[Your instructions] Retype the records in full, keeping each character as it is.

[Information supplied]
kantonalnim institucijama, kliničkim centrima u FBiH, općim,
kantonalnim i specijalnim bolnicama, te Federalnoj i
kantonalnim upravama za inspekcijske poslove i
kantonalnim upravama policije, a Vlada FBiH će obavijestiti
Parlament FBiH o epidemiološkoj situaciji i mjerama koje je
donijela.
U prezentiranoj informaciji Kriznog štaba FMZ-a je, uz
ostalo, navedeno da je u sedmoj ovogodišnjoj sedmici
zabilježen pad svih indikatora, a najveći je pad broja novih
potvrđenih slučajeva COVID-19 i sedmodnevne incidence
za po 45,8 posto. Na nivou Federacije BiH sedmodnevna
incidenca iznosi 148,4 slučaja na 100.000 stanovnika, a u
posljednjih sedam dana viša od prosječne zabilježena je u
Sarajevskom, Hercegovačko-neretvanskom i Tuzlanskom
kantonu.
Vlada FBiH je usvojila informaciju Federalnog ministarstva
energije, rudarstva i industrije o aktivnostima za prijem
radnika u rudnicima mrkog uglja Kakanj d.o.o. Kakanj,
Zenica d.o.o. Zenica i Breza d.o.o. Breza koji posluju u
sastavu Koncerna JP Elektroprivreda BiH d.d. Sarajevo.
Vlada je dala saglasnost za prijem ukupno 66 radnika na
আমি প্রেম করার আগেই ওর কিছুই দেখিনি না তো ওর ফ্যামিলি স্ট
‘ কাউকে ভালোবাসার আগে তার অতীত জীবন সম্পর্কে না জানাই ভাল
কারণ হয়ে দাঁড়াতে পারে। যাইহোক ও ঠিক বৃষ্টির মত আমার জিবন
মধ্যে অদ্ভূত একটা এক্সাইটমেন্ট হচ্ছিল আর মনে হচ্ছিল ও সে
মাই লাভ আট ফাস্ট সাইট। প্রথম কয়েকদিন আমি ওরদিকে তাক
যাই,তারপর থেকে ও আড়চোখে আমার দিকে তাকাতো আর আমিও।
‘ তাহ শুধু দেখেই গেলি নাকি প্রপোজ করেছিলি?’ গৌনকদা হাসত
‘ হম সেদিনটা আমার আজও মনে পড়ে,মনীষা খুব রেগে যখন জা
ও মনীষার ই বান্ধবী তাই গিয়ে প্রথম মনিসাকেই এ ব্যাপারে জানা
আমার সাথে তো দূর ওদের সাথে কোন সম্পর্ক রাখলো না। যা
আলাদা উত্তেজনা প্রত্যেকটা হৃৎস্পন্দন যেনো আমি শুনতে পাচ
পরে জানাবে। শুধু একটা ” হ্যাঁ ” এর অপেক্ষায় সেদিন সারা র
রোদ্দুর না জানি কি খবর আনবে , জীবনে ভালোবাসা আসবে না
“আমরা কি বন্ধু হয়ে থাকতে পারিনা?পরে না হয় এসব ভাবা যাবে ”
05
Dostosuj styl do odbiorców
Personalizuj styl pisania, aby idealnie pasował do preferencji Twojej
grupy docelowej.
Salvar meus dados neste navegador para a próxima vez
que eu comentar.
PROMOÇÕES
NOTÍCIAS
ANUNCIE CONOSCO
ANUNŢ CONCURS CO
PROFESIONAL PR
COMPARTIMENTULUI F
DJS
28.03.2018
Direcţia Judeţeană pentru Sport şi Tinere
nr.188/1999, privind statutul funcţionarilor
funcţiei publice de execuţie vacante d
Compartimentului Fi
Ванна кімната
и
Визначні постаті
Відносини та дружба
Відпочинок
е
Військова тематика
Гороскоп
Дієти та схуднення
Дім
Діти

[Output for this exercise]
kantonalnim institucijama, kliničkim centrima u FBiH, općim,
kantonalnim i specijalnim bolnicama, te Federalnoj i
kantonalnim upravama za inspekcijske poslove i
kantonalnim upravama policije, a Vlada FBiH će obavijestiti
Parlament FBiH o epidemiološkoj situaciji i mjerama koje je
donijela.
U prezentiranoj informaciji Kriznog štaba FMZ-a je, uz
ostalo, navedeno da je u sedmoj ovogodišnjoj sedmici
zabilježen pad svih indikatora, a najveći je pad broja novih
potvrđenih slučajeva COVID-19 i sedmodnevne incidence
za po 45,8 posto. Na nivou Federacije BiH sedmodnevna
incidenca iznosi 148,4 slučaja na 100.000 stanovnika, a u
posljednjih sedam dana viša od prosječne zabilježena je u
Sarajevskom, Hercegovačko-neretvanskom i Tuzlanskom
kantonu.
Vlada FBiH je usvojila informaciju Federalnog ministarstva
energije, rudarstva i industrije o aktivnostima za prijem
radnika u rudnicima mrkog uglja Kakanj d.o.o. Kakanj,
Zenica d.o.o. Zenica i Breza d.o.o. Breza koji posluju u
sastavu Koncerna JP Elektroprivreda BiH d.d. Sarajevo.
Vlada je dala saglasnost za prijem ukupno 66 radnika na
আমি প্রেম করার আগেই ওর কিছুই দেখিনি না তো ওর ফ্যামিলি স্ট
‘ কাউকে ভালোবাসার আগে তার অতীত জীবন সম্পর্কে না জানাই ভাল
কারণ হয়ে দাঁড়াতে পারে। যাইহোক ও ঠিক বৃষ্টির মত আমার জিবন
মধ্যে অদ্ভূত একটা এক্সাইটমেন্ট হচ্ছিল আর মনে হচ্ছিল ও সে
মাই লাভ আট ফাস্ট সাইট। প্রথম কয়েকদিন আমি ওরদিকে তাক
যাই,তারপর থেকে ও আড়চোখে আমার দিকে তাকাতো আর আমিও।
‘ তাহ শুধু দেখেই গেলি নাকি প্রপোজ করেছিলি?’ গৌনকদা হাসত
‘ হম সেদিনটা আমার আজও মনে পড়ে,মনীষা খুব রেগে যখন জা
ও মনীষার ই বান্ধবী তাই গিয়ে প্রথম মনিসাকেই এ ব্যাপারে জানা
আমার সাথে তো দূর ওদের সাথে কোন সম্পর্ক রাখলো না। যা
আলাদা উত্তেজনা প্রত্যেকটা হৃৎস্পন্দন যেনো আমি শুনতে পাচ
পরে জানাবে। শুধু একটা ” হ্যাঁ ” এর অপেক্ষায় সেদিন সারা র
রোদ্দুর না জানি কি খবর আনবে , জীবনে ভালোবাসা আসবে না
“আমরা কি বন্ধু হয়ে থাকতে পারিনা?পরে না হয় এসব ভাবা যাবে ”
05
Dostosuj styl do odbiorców
Personalizuj styl pisania, aby idealnie pasował do preferencji Twojej
grupy docelowej.
Salvar meus dados neste navegador para a próxima vez
que eu comentar.
PROMOÇÕES
NOTÍCIAS
ANUNCIE CONOSCO
ANUNŢ CONCURS CO
PROFESIONAL PR
COMPARTIMENTULUI F
DJS
28.03.2018
Direcţia Judeţeană pentru Sport şi Tinere
nr.188/1999, privind statutul funcţionarilor
funcţiei publice de execuţie vacante d
Compartimentului Fi
Ванна кімната
и
Визначні постаті
Відносини та дружба
Відпочинок
е
Військова тематика
Гороскоп
Дієти та схуднення
Дім
Діти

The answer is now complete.